Context

A large Nordic telematics provider ran a fleet-management platform for more than 1.6 million commercial vehicles. Each vehicle reports position, diagnostics, and driver behavior several times per minute. At peak, the ingestion pipeline handled about 200,000 messages per second.

The existing stack, a mix of dedicated EC2 instances running Kafka and bespoke Java consumers, was seven years old. It worked. It also woke people up twice a week. The business wanted to add three new vehicle platforms in the next fiscal year, which would roughly triple the throughput. The existing architecture could not get there without doubling the operations budget.

The real problem

The stated problem was throughput. The actual problem was that the ingest layer was organizationally coupled to the team that ran it. New product launches required new clusters. New clusters required new on-call rotations. New rotations competed for the same six engineers. The business was trying to scale a team, not a platform.

This is the pattern you see repeatedly in long-running data infrastructure. The technology is the symptom. The constraint is whoever has to babysit it.

Approach

We proposed a serverless ingest built on managed services: Kinesis Data Streams for buffering, Lambda for transform, DynamoDB and Timestream for state and time-series, EventBridge for downstream fanout. The bet was that we could shrink the team needed to operate the platform from six to two, and make the platform horizontally scalable per product line rather than per cluster.

The first customer on the new pipeline was the smallest vehicle segment, by design. We wanted the failure modes to surface on a population where the business could absorb the mistakes. The largest segment migrated ninth.

What worked

  • Cost held flat through 3x growth. The managed-service model priced linearly with traffic, not with headcount. Capacity planning stopped being a meeting.
  • On-call volume dropped by about 70%. The remaining pages were almost entirely downstream, in services owned by product teams.
  • The smallest segment, migrated first, produced the three most important failure signals. We caught two bugs that would have taken down the largest segment if migrated first.

What did not

  • We underestimated the cost of observability on a Lambda-heavy pipeline. The first six months of Datadog bills were double what we planned.

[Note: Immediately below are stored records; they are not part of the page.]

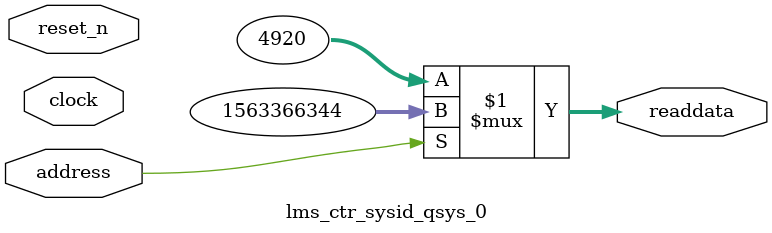
<source format=v>



// synthesis translate_off
`timescale 1ns / 1ps
// synthesis translate_on

// turn off superfluous verilog processor warnings 
// altera message_level Level1 
// altera message_off 10034 10035 10036 10037 10230 10240 10030 

module lms_ctr_sysid_qsys_0 (
               // inputs:
                address,
                clock,
                reset_n,

               // outputs:
                readdata
             )
;

  output  [ 31: 0] readdata;
  input            address;
  input            clock;
  input            reset_n;

  wire    [ 31: 0] readdata;
  //control_slave, which is an e_avalon_slave
  assign readdata = address ? 1563366344 : 4920;

endmodule



</source>
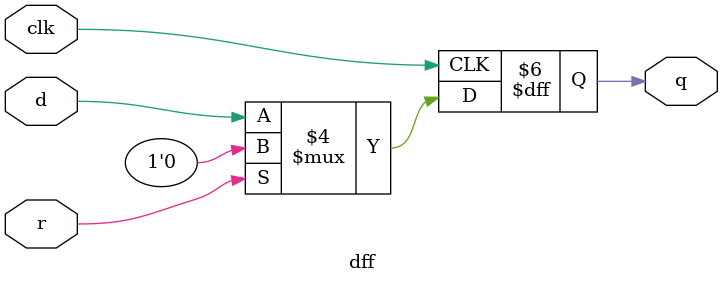
<source format=v>
module dff(d,clk,r,q);
input d,clk,r;
output q;

always@(posedge clk)

begin
if(r==1)
q=1'b0;
else
q=d;
end
endmodule


</source>
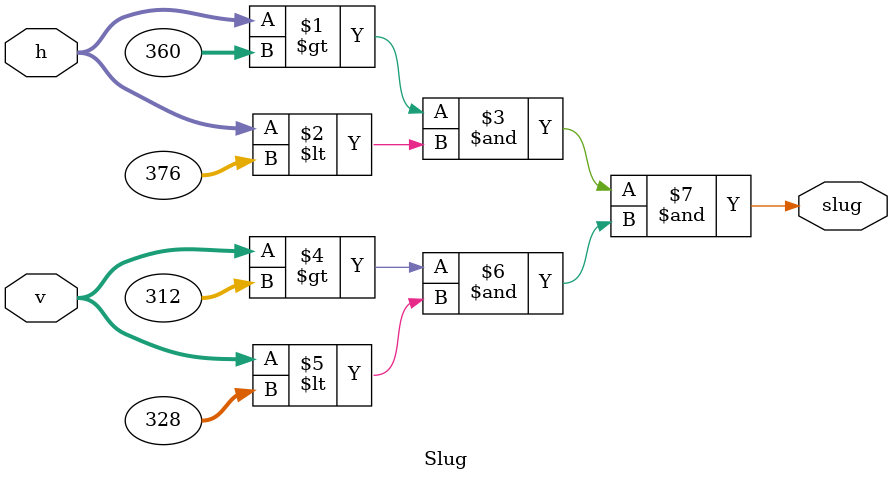
<source format=v>
`timescale 1ns / 1ps


module Slug(
    input [14:0] h, v,
    output slug
    );
    
    assign slug = ((h > 360) & (h < 376)) & ((v > 312) & (v < 328));
    
endmodule

</source>
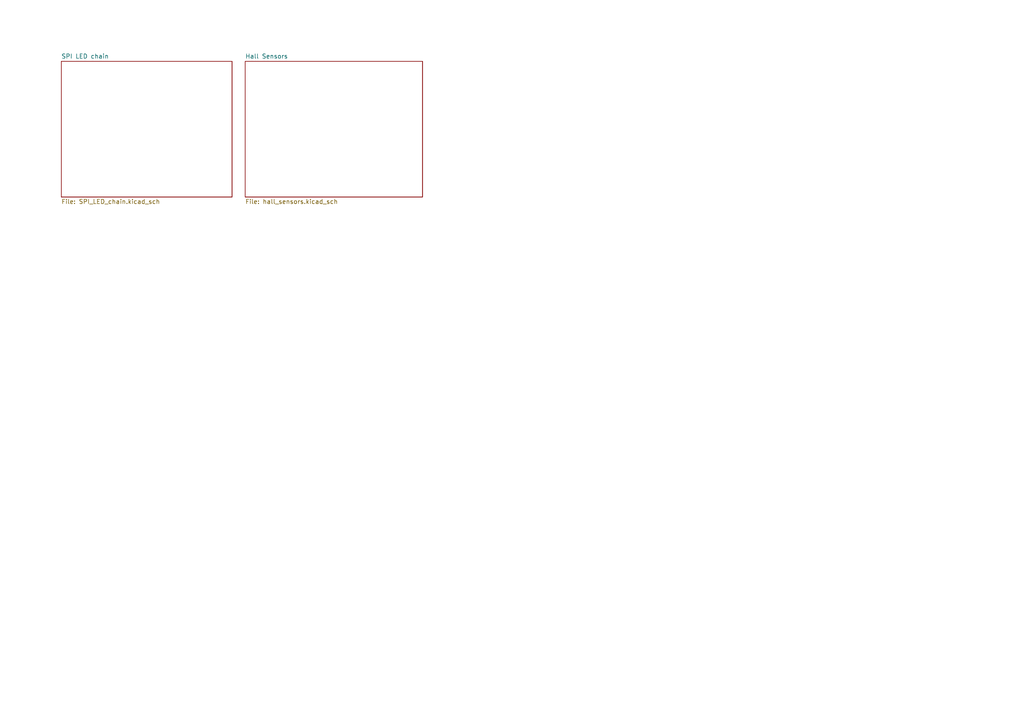
<source format=kicad_sch>
(kicad_sch
	(version 20250114)
	(generator "eeschema")
	(generator_version "9.0")
	(uuid "de43e009-b04c-42c1-b131-cdc664039a0d")
	(paper "A4")
	(lib_symbols)
	(sheet
		(at 71.12 17.78)
		(size 51.435 39.37)
		(exclude_from_sim no)
		(in_bom yes)
		(on_board yes)
		(dnp no)
		(fields_autoplaced yes)
		(stroke
			(width 0.1524)
			(type solid)
		)
		(fill
			(color 0 0 0 0.0000)
		)
		(uuid "333a86ff-2f60-4263-8580-754eb0fa7cf4")
		(property "Sheetname" "Hall Sensors"
			(at 71.12 17.0684 0)
			(effects
				(font
					(size 1.27 1.27)
				)
				(justify left bottom)
			)
		)
		(property "Sheetfile" "hall_sensors.kicad_sch"
			(at 71.12 57.7346 0)
			(effects
				(font
					(size 1.27 1.27)
				)
				(justify left top)
			)
		)
		(instances
			(project "pcb_schematics"
				(path "/de43e009-b04c-42c1-b131-cdc664039a0d"
					(page "3")
				)
			)
		)
	)
	(sheet
		(at 17.78 17.78)
		(size 49.53 39.37)
		(exclude_from_sim no)
		(in_bom yes)
		(on_board yes)
		(dnp no)
		(fields_autoplaced yes)
		(stroke
			(width 0.1524)
			(type solid)
		)
		(fill
			(color 0 0 0 0.0000)
		)
		(uuid "8c7f0436-3a68-4f5f-872d-97f6a622412c")
		(property "Sheetname" "SPI LED chain"
			(at 17.78 17.0684 0)
			(effects
				(font
					(size 1.27 1.27)
				)
				(justify left bottom)
			)
		)
		(property "Sheetfile" "SPI_LED_chain.kicad_sch"
			(at 17.78 57.7346 0)
			(effects
				(font
					(size 1.27 1.27)
				)
				(justify left top)
			)
		)
		(instances
			(project "pcb_schematics"
				(path "/de43e009-b04c-42c1-b131-cdc664039a0d"
					(page "2")
				)
			)
		)
	)
	(sheet_instances
		(path "/"
			(page "1")
		)
	)
	(embedded_fonts no)
)

</source>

Fixing that meant rewriting trace emission to sample aggressively in production, which we should have designed in from the start.
  • The original rollback plan was theatre. In the first real incident, we discovered that rolling back a partial migration would have required replaying 36 hours of Kinesis data against the old consumers. We built a real rollback path in month four, not month zero, and got lucky.

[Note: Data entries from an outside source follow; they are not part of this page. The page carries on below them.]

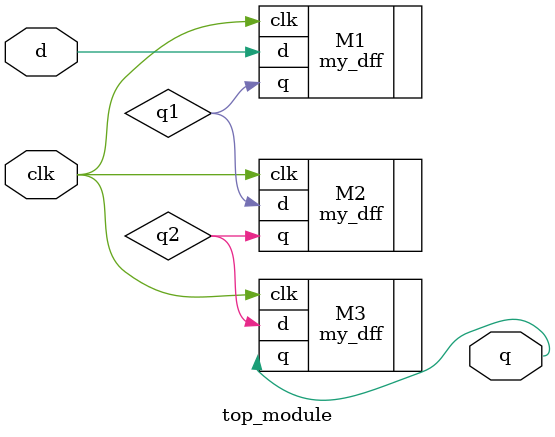
<source format=v>
/*
You are given a module my_dff with two inputs and one output (that implements a D flip-flop). Instantiate three of them, then chain them together to make a shift register of length 3. The clk port needs to be connected to all instances.

The module provided to you is: module my_dff ( input clk, input d, output q );

Note that to make the internal connections, you will need to declare some wires. Be careful about naming your wires and module instances: the names must be unique.
*/

// module my_dff ( input clk, input d, output q );

module top_module ( input clk, input d, output q );
    wire q1;
    wire q2;

    my_dff M1 (.clk(clk),.d(d),.q(q1));
    my_dff M2 (.clk(clk),.d(q1),.q(q2));
    my_dff M3 (.clk(clk),.d(q2),.q(q));

endmodule

</source>
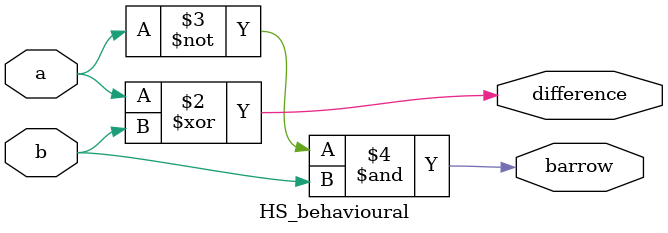
<source format=v>
`timescale 1ns / 1ps


module HS_behavioural(
    input a,
    input b,
    output reg difference,
    output reg barrow
    );
    always @(*) 
    begin 
    difference = a ^ b; 
    barrow = ~a & b;
    end
endmodule

</source>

What I would do differently

I would cut the scope of the first milestone in half. The team shipped the first segment at month seven, which was a win on paper. In practice, the next six segments benefited from architectural decisions that had already hardened around the wrong tradeoffs. If I had forced a two-month first segment, even on a smaller slice, the platform shape for segments two through nine would have been better.

I would also have spent more time early with the operations team who owned the old stack. They had absorbed seven years of pattern knowledge about how this data behaved at peak. We mined that knowledge too late.

Outcome

The platform has been in production for three years. It has scaled through two more vehicle-platform additions without adding infrastructure headcount. The operations team that was consumed by the old stack now owns two new high-leverage internal products. The original six-engineer team shrank to two on the platform and four on the new products.

The deal underneath this work was roughly $12M in AWS platform revenue across the three years, on a Professional Services engagement of about $4M. The real return was the on-call burden the customer got back.